Try billrMD for Free
Frequently Asked Questions
What is the medical billing process?
The medical billing process is the sequence of steps healthcare providers follow to submit claims, collect payments, and manage the revenue cycle. It typically includes patient registration, insurance verification, prior authorization, charge capture, coding, claims submission, payer adjudication, payment posting, denial management, patient billing, and financial reporting.
How many steps are in the medical billing process?
Most billing workflows involve 8 to 11 distinct steps, depending on the practice type and the payers involved. The core steps include registration, eligibility verification, medical coding, claim submission, adjudication, payment posting, denial management, and patient billing.
How can I improve my medical billing process?
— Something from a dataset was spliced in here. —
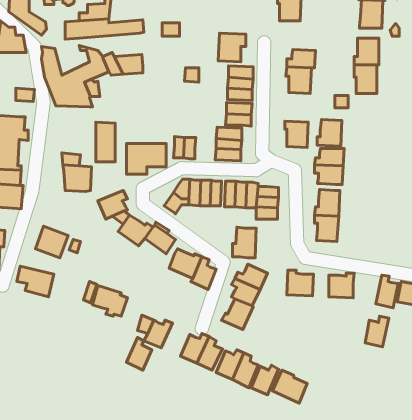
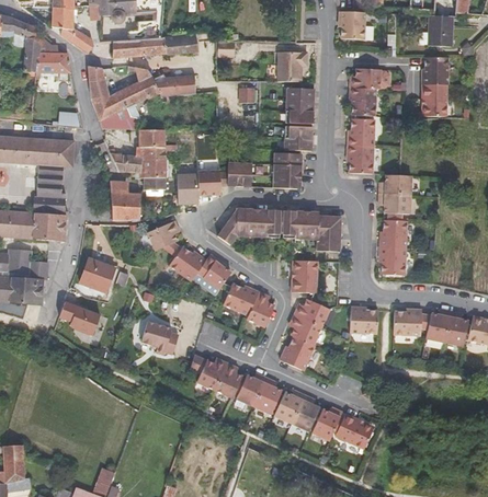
building: none -> [107,130,166,173]
building: [317,120,342,146] -> [348,118,374,147]
building: [365,316,389,347] -> [427,309,452,342]
building: [126,338,152,370] -> [215,362,242,397]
Denial analysis is the most effective starting point. Identifying the most frequent denial reasons and tracing them back to specific workflow steps is usually the fastest way to find where improvement will have the most impact. Building in claim scrubbing, real-time eligibility checks, and systematic performance reporting creates consistent, measurable gains over time.
How does medical billing software support the billing workflow?
A well-integrated platform supports multiple stages simultaneously: verifying eligibility before appointments, scrubbing claims before submission, automating payment posting through ERA, and surfacing denial patterns through reporting dashboards. The most effective platforms connect the full cycle rather than automating just one or two points in isolation.